▶ Dataset entries
==*==

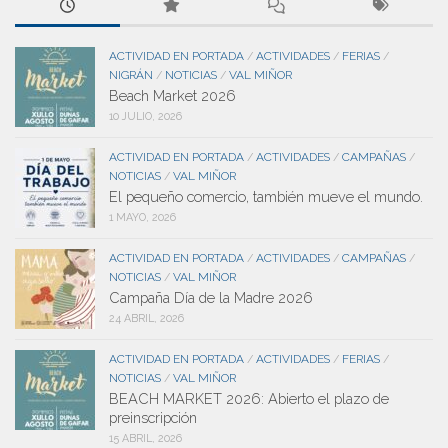
ACTIVIDAD EN PORTADA
ACTIVIDADES
FERIAS
/
/
/
NIGRÁN
NOTICIAS
VAL MIÑOR
/
/
Beach Market 2026
10 JULIO, 2026
ACTIVIDAD EN PORTADA
ACTIVIDADES
CAMPAÑAS
/
/
/
NOTICIAS
VAL MIÑOR
/
El pequeño comercio, también mueve el mundo.
1 MAYO, 2026
ACTIVIDAD EN PORTADA
ACTIVIDADES
CAMPAÑAS
/
/
/
NOTICIAS
VAL MIÑOR
/
Campaña Día de la Madre 2026
24 ABRIL, 2026
ACTIVIDAD EN PORTADA
ACTIVIDADES
FERIAS
/
/
/
NOTICIAS
VAL MIÑOR
/
BEACH MARKET 2026: Abierto el plazo de
preinscripción
15 ABRIL, 2026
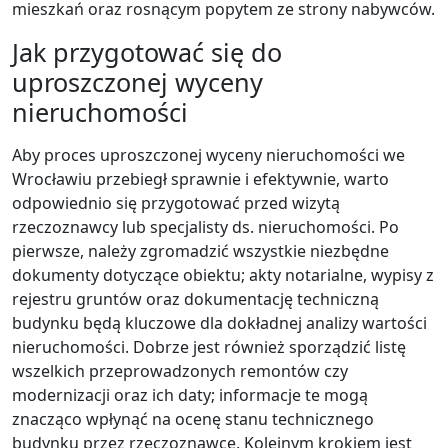
mieszkań oraz rosnącym popytem ze strony nabywców.
Jak przygotować się do
uproszczonej wyceny
nieruchomości
Aby proces uproszczonej wyceny nieruchomości we
Wrocławiu przebiegł sprawnie i efektywnie, warto
odpowiednio się przygotować przed wizytą
rzeczoznawcy lub specjalisty ds. nieruchomości. Po
pierwsze, należy zgromadzić wszystkie niezbędne
dokumenty dotyczące obiektu; akty notarialne, wypisy z
rejestru gruntów oraz dokumentację techniczną
budynku będą kluczowe dla dokładnej analizy wartości
nieruchomości. Dobrze jest również sporządzić listę
wszelkich przeprowadzonych remontów czy
modernizacji oraz ich daty; informacje te mogą
znacząco wpłynąć na ocenę stanu technicznego
budynku przez rzeczoznawcę. Kolejnym krokiem jest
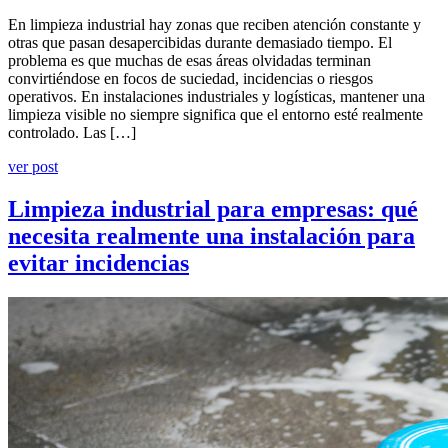
En limpieza industrial hay zonas que reciben atención constante y
otras que pasan desapercibidas durante demasiado tiempo. El
problema es que muchas de esas áreas olvidadas terminan
convirtiéndose en focos de suciedad, incidencias o riesgos
operativos. En instalaciones industriales y logísticas, mantener una
limpieza visible no siempre significa que el entorno esté realmente
controlado. Las […]
ver post
Limpieza industrial para empresas: qué
necesita realmente una instalación para
evitar incidencias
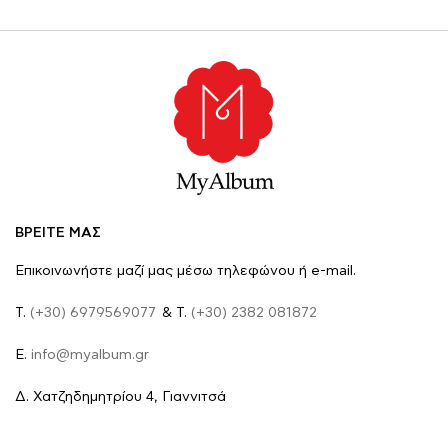
ΒΡΕΙΤΕ ΜΑΣ
Επικοινωνήστε μαζί μας μέσω τηλεφώνου ή e-mail.
Τ.
(+30) 6979569077
& Τ.
(+30) 2382 081872
E.
info@myalbum.gr
Δ. Χατζηδημητρίου 4, Γιαννιτσά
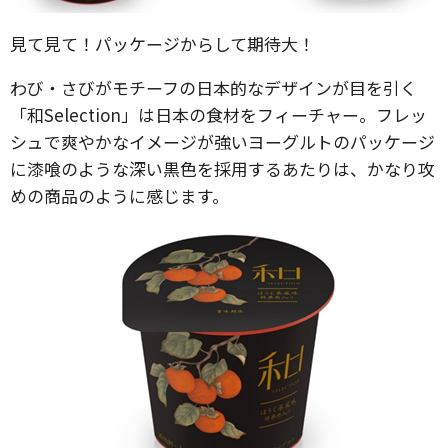
見て見て！パッケージからして期待大！
わび・さびがモチーフの日本的なデザインが目を引く
「和Selection」は日本の食材をフィーチャー。フレッ
シュで爽やかなイメージが強いヨーグルトのパッケージ
に漆喰のような深い黒色を採用するあたりは、かなり攻
めの商品のように感じます。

==*==

▶ Task to carry out
Starting with the line that contains "24 ABRIL, 2026", reproduce every line down to the end of the listing above, both endpoints included. Pictures stay out.

▶ Response below
24 ABRIL, 2026
ACTIVIDAD EN PORTADA
ACTIVIDADES
FERIAS
/
/
/
NOTICIAS
VAL MIÑOR
/
BEACH MARKET 2026: Abierto el plazo de
preinscripción
15 ABRIL, 2026
mieszkań oraz rosnącym popytem ze strony nabywców.
Jak przygotować się do
uproszczonej wyceny
nieruchomości
Aby proces uproszczonej wyceny nieruchomości we
Wrocławiu przebiegł sprawnie i efektywnie, warto
odpowiednio się przygotować przed wizytą
rzeczoznawcy lub specjalisty ds. nieruchomości. Po
pierwsze, należy zgromadzić wszystkie niezbędne
dokumenty dotyczące obiektu; akty notarialne, wypisy z
rejestru gruntów oraz dokumentację techniczną
budynku będą kluczowe dla dokładnej analizy wartości
nieruchomości. Dobrze jest również sporządzić listę
wszelkich przeprowadzonych remontów czy
modernizacji oraz ich daty; informacje te mogą
znacząco wpłynąć na ocenę stanu technicznego
budynku przez rzeczoznawcę. Kolejnym krokiem jest
En limpieza industrial hay zonas que reciben atención constante y
otras que pasan desapercibidas durante demasiado tiempo. El
problema es que muchas de esas áreas olvidadas terminan
convirtiéndose en focos de suciedad, incidencias o riesgos
operativos. En instalaciones industriales y logísticas, mantener una
limpieza visible no siempre significa que el entorno esté realmente
controlado. Las […]
ver post
Limpieza industrial para empresas: qué
necesita realmente una instalación para
evitar incidencias
ΒΡΕΙΤΕ ΜΑΣ
Επικοινωνήστε μαζί μας μέσω τηλεφώνου ή e-mail.
Τ.
(+30) 6979569077
& Τ.
(+30) 2382 081872
E.
info@myalbum.gr
Δ. Χατζηδημητρίου 4, Γιαννιτσά
見て見て！パッケージからして期待大！
わび・さびがモチーフの日本的なデザインが目を引く
「和Selection」は日本の食材をフィーチャー。フレッ
シュで爽やかなイメージが強いヨーグルトのパッケージ
に漆喰のような深い黒色を採用するあたりは、かなり攻
めの商品のように感じます。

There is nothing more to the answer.